Exercise 1
In the passage on load averages, what should each of the three values be divided by on a dual quad core processor?
Exercise 2
From the passage on load averages, extract the text starting at "If you have" and ending at "waiting for I/O.".
Exercise 3
Do these statements agree with the passage on load averages? (a) The first line of the top output covers the last fifteen minutes of CPU statistics. (b) The top output considers each core separately. (c) A load of 1.0 cannot occur while the CPU is doing nothing.

Above shown is the top command output of a normal system. The first line of the output gives you the last fifteen minutes statistics of your CPU. It tells you 3 different CPU load values. They are last minute, Last 5 Minute, Last 15 minute(These are load average values.). These days there are multi-core processors which are normally used for better processing power. A single core processor is rarely used these days.

 

But an important point to understand from the top output is that, it only cares about the system and not about the cores..

 

If you have a dual quad core processor, then you need to divide each of these three average values with 8. So if the load average for last minute is 8 on a dual quad core processor, then the correct value will be 8/8 = 1.

 

Now please note the fact that the load average displayed is for the system, and not for the cpu. It's always possible to have a load of 1.0 even when the cpu is doing nothing. This condition is a normal one, when the cpu is waiting for I/O.

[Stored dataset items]
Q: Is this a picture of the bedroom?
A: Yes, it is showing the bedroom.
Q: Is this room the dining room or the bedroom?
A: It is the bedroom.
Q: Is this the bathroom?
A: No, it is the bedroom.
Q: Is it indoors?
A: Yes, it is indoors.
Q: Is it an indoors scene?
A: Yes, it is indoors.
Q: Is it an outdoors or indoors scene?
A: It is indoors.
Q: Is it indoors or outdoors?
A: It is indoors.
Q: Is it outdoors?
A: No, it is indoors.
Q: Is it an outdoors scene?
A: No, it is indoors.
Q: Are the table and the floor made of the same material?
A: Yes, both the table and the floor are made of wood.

Output 1
By 8.

Output 2
If you have a dual quad core processor, then you need to divide each of these three average values with 8. So if the load average for last minute is 8 on a dual quad core processor, then the correct value will be 8/8 = 1.

 

Now please note the fact that the load average displayed is for the system, and not for the cpu. It's always possible to have a load of 1.0 even when the cpu is doing nothing. This condition is a normal one, when the cpu is waiting for I/O.

Output 3
(a) Yes: "The first line of the output gives you the last fifteen minutes statistics of your CPU."
(b) No: "it only cares about the system and not about the cores"
(c) No: "It's always possible to have a load of 1.0 even when the cpu is doing nothing."